Yeah, you definitely get that from watching the movie. Catherine Keener also stars in this movie as Marianne, and you’ve worked with her several times in the past. How has your working relationship with her evolved from the first time you worked with her to this one?
Nicole Holofcener: Well the first time I worked with her I was kind of scared. She had more experience than me. It (“Walking and Talking”) was my first feature and I was pretty intimidated by her. But she was very giving and warm, and that’s why we continue to work together. We’ve gotten to know each other so well, and discovering how wonderful she is, every part, just maybe want to work with her again and again. And now that has been so many years, it’s a short hand. Even though she’s still great, I’m not intimidated by her anymore (laughs). She can still be a little scary.
Keener is a terrific actress, and the rapport between you and her really shows with each movie you work together on.
Nicole Holofcener: Good, yeah. It’s a pretty special relationship, definitely.

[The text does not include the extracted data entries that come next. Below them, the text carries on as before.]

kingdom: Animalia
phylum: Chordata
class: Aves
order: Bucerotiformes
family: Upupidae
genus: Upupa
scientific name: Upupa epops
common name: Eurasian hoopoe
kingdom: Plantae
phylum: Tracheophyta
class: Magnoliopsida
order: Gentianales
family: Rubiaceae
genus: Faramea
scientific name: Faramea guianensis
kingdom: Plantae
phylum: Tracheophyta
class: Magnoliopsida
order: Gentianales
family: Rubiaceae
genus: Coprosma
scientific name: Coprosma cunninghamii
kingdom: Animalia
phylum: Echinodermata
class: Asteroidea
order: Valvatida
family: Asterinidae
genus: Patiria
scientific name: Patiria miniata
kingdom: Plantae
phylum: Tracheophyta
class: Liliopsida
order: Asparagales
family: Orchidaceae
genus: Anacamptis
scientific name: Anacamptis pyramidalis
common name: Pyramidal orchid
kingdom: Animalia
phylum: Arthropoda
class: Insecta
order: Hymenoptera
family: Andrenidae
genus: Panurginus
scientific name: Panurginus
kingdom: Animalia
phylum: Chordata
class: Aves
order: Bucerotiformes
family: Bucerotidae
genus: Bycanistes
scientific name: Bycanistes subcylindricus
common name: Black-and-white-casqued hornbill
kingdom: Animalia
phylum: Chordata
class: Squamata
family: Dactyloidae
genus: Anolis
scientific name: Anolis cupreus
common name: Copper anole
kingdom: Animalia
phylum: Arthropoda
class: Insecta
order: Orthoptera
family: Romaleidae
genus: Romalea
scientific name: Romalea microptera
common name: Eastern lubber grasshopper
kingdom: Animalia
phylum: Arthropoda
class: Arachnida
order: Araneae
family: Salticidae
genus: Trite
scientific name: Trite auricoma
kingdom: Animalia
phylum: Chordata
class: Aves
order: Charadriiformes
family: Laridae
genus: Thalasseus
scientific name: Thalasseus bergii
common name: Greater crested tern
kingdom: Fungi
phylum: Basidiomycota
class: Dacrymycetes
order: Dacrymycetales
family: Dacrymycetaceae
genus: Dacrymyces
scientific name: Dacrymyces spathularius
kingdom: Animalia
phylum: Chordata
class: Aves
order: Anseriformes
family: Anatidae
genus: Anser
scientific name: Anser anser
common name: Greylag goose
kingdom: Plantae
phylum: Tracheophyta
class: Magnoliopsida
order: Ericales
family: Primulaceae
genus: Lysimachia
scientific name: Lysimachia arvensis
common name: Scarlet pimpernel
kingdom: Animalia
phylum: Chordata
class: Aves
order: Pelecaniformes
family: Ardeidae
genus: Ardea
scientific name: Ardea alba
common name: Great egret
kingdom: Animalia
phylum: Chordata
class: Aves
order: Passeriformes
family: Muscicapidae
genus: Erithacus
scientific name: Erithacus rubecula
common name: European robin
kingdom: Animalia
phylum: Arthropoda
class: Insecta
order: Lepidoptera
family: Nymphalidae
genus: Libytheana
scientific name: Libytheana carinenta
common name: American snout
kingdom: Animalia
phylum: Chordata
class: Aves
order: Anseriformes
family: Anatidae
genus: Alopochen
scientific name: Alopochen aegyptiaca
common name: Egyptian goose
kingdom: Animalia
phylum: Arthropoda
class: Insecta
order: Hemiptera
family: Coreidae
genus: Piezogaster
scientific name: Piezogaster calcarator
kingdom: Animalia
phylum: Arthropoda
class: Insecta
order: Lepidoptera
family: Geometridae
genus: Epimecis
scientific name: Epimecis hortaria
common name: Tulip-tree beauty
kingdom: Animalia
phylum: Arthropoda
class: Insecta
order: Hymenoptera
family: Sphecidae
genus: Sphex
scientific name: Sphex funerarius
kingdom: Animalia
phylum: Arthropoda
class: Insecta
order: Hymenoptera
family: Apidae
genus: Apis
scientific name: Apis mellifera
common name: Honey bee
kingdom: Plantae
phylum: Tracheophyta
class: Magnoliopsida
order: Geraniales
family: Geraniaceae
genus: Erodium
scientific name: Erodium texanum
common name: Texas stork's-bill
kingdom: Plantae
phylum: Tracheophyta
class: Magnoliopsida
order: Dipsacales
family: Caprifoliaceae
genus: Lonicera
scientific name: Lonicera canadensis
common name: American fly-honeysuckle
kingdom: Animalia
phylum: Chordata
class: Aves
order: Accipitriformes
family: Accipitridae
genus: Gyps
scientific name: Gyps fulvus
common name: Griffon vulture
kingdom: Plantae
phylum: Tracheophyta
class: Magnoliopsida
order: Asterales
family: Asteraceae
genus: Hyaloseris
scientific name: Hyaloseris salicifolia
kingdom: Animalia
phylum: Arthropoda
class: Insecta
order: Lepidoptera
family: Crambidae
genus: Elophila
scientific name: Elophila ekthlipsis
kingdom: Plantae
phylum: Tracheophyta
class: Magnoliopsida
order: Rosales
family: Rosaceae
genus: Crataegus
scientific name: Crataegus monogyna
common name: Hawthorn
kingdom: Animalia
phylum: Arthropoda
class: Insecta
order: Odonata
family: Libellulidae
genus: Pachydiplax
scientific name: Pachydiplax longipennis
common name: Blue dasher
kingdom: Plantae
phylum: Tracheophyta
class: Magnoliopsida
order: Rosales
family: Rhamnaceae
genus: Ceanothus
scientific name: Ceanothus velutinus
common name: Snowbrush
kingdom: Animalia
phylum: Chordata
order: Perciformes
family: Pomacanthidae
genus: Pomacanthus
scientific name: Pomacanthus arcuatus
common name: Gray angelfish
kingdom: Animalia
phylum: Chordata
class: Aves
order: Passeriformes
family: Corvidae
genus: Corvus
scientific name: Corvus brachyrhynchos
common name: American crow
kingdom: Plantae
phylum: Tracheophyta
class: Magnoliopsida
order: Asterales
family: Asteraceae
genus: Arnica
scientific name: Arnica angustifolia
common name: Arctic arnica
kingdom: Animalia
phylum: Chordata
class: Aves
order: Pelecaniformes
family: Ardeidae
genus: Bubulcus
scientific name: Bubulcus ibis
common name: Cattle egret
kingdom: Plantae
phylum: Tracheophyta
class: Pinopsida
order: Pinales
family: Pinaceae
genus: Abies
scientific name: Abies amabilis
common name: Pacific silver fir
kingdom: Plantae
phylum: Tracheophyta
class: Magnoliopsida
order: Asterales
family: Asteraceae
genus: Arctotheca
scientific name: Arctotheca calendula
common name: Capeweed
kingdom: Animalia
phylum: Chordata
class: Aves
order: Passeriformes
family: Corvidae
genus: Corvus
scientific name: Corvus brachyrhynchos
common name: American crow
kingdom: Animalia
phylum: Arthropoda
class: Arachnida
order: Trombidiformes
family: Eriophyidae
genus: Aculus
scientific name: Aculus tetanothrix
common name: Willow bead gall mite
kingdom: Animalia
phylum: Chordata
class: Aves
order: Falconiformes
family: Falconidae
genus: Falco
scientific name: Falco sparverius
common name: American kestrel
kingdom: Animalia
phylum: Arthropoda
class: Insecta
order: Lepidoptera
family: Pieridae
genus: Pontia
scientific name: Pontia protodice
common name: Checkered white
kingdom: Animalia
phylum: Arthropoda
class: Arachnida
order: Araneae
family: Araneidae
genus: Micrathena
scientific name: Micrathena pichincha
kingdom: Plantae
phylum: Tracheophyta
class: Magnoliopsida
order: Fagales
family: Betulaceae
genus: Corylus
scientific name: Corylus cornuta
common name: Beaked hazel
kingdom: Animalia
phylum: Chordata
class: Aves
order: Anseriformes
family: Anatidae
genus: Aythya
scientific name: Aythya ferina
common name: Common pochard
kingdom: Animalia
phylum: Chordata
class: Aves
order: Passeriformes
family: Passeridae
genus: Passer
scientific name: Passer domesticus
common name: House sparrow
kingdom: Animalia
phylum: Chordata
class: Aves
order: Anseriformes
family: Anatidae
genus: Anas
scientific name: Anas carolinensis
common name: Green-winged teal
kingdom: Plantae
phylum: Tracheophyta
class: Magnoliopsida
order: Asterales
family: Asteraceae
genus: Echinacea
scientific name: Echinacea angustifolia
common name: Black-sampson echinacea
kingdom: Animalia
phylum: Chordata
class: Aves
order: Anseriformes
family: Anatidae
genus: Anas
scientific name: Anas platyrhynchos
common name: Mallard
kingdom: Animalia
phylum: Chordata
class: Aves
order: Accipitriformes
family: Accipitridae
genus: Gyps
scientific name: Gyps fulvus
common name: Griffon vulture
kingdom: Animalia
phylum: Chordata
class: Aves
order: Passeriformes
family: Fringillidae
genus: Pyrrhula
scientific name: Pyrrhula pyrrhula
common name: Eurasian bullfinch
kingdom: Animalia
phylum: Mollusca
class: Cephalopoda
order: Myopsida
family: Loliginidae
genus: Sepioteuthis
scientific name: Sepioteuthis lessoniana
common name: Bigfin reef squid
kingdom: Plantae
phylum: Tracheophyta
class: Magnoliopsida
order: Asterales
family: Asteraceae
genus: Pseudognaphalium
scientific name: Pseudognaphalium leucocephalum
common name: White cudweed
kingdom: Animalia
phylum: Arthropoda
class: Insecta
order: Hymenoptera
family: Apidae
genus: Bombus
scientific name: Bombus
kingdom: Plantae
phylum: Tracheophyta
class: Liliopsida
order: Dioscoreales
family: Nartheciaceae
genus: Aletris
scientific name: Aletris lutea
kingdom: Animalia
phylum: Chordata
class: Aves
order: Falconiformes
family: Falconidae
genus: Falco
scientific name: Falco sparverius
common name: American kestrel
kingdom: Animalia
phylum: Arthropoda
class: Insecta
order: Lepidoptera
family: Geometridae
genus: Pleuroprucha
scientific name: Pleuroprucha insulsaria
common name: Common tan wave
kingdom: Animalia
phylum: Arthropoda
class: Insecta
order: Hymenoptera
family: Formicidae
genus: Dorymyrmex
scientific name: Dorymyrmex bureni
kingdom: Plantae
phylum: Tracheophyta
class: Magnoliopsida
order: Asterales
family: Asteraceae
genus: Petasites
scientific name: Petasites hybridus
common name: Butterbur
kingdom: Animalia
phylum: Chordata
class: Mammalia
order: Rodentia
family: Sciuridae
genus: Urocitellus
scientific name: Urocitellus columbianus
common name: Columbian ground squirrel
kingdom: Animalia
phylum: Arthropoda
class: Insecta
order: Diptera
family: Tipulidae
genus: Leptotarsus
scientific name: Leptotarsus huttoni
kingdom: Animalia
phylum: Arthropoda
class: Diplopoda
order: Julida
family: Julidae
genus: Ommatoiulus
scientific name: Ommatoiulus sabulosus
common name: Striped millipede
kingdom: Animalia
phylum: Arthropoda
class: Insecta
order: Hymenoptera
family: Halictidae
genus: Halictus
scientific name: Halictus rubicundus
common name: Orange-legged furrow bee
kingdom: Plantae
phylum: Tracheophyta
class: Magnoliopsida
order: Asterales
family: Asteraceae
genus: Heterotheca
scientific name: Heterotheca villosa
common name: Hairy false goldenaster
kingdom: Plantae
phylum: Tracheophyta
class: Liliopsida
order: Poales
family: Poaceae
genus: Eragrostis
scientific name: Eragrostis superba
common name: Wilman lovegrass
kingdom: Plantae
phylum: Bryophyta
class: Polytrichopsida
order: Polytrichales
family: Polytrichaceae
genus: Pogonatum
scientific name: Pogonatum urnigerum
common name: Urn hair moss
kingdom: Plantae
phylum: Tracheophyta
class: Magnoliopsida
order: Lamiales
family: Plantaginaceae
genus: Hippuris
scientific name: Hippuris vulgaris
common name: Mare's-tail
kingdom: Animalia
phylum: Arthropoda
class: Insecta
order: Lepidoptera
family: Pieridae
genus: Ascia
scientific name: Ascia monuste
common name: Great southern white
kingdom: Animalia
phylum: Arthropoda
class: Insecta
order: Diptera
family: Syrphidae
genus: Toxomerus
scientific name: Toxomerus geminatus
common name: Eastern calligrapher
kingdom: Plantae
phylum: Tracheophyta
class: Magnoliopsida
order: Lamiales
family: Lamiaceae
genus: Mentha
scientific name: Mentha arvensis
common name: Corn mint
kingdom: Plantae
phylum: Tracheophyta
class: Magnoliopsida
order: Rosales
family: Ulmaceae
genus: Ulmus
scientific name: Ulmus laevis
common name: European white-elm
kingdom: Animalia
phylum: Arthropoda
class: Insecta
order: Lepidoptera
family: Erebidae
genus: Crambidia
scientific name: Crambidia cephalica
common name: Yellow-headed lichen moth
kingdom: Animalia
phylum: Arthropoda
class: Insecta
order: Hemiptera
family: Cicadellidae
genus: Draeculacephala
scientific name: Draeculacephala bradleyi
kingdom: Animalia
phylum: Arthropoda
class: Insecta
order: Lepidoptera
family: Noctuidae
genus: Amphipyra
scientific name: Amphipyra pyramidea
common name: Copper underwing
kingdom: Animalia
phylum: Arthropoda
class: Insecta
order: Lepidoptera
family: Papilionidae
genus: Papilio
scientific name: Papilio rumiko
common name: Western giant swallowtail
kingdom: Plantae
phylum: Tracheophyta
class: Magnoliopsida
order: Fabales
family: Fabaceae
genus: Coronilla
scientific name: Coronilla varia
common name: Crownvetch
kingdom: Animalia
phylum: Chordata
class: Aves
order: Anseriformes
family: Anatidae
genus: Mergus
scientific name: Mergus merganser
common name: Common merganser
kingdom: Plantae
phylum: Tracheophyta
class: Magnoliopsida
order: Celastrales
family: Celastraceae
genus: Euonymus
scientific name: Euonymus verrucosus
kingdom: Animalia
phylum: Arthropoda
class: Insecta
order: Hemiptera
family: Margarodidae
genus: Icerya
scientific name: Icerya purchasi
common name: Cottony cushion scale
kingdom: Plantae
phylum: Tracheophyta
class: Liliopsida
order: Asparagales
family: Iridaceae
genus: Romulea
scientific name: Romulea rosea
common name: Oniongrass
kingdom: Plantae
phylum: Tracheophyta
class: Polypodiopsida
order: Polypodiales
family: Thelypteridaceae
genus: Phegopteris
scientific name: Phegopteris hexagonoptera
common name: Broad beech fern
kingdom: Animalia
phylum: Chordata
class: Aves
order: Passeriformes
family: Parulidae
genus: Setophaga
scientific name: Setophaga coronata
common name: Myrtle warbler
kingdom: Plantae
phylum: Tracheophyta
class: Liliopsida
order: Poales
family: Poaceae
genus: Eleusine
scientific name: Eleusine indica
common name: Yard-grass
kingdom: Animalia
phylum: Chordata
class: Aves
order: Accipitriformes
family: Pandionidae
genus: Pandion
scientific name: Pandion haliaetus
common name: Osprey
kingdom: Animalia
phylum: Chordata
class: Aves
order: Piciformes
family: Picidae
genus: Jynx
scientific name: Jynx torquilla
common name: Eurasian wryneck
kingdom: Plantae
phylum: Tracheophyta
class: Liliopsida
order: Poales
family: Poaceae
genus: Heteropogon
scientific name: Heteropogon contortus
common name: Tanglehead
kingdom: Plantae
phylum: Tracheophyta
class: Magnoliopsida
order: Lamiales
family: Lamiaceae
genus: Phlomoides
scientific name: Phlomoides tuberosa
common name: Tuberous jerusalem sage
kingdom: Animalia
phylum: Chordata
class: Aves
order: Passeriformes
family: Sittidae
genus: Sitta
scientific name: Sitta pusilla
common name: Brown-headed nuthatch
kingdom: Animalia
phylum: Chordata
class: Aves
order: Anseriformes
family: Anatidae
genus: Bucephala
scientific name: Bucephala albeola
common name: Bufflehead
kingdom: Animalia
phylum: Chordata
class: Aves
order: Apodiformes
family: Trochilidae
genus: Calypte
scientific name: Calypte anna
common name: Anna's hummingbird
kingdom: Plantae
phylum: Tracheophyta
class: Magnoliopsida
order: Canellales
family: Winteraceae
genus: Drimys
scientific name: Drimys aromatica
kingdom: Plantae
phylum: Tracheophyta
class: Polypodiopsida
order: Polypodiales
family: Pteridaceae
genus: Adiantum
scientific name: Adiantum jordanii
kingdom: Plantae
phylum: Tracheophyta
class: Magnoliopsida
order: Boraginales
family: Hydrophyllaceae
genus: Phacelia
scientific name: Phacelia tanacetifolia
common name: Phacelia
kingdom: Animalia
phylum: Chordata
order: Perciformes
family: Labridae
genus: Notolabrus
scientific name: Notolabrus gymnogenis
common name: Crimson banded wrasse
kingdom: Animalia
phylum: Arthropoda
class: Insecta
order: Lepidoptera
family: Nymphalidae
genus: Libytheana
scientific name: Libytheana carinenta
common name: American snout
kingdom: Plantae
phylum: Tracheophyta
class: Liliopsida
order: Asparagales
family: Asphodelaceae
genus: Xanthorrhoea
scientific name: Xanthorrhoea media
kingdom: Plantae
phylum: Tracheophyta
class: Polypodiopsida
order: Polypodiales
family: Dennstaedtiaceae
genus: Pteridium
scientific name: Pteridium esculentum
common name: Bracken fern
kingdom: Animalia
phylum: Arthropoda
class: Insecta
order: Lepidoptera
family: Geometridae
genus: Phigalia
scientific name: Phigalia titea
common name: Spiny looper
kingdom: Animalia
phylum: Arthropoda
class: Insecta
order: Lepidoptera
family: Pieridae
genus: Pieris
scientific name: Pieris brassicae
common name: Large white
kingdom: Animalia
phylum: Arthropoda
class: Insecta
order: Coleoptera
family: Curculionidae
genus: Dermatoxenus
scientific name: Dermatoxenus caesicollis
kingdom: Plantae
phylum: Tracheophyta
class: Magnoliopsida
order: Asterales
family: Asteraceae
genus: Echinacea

Well I really, really liked this movie a lot. I really gravitate towards movies with very down-to-earth characters. I usually avoid romantic movies like the plague, but with movies like yours where you can really relate to the characters and the problems they experience in life, they really stand out in a wonderful way. “Enough Said” is one of those movies.
Nicole Holofcener: I’m so glad. I hope that people who avoid romantic movies will watch this one for the same reason (laughs). Thanks, that’s good.